E a ela não cabia odiar, sabia que ao leve sussurro daquela voz era capaz de esquecer tudo aquilo que a feria, sabia disso. Ambos sabiam.
Ambos sabiam e por isso continuaram a falar e a escutar, um por não querer ser odiado, o outro por não querer mais odiar. Falaram por horas, tocando em pontos tão delicados e ainda assim prosseguindo fortes e harmônicos. Eram alfinetadas suaves, preocupações doces, interesses disfarçados. Ali nada os tocaria. Eles não se tocariam.

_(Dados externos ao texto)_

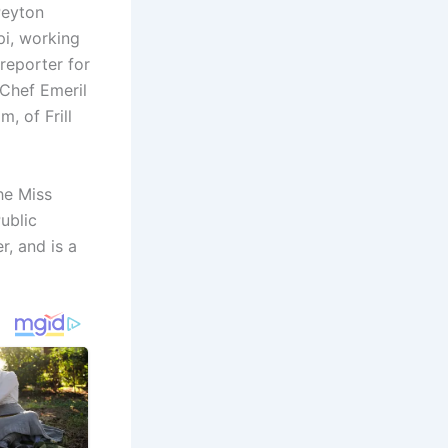
Peyton
pi, working
 reporter for
Chef Emeril
, of Frill
he Miss
ublic
, and is a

Ela quase ouvia o que aquela voz pensava e dessa forma se aquecia, não se arriscava porem a perguntar nem a deixar a ideia germinar; apesar de tudo sabia o quanto sofrera e, vez em quando, ainda sofria.
A intervalos se perguntava o por quê de continuar ali, falando, ouvindo. Nenhuma vez se respondeu.
Ela estava mais forte agora, a voz sabia disso. Tinha provado da indiferença, da ausência e da mudança dela. Não insistia pois agora reconhecia o peso do não.
Seguiam respeitosos e gentis, agradáveis e nostálgicos, todavia sabiam que ao silêncio de ambos, ao desligar dos telefones, toda aquela bolha criada sabe-se-lá-de-onde desapareceria e a realidade do passado voltaria acertando em cheio seus pontos mais vulneráveis. Sabiam disso.
Se arrastaram o quanto puderam, o mais longe permitido, mas já era tarde (ou cedo demais) as orelhas ardiam e o dia já vinha apressado, sabiam. E sabiam que logo mais seria diferente, que ao silêncio tudo voltaria ao normal, a ser igual. Ambos sabiam e ambos disseram adeus.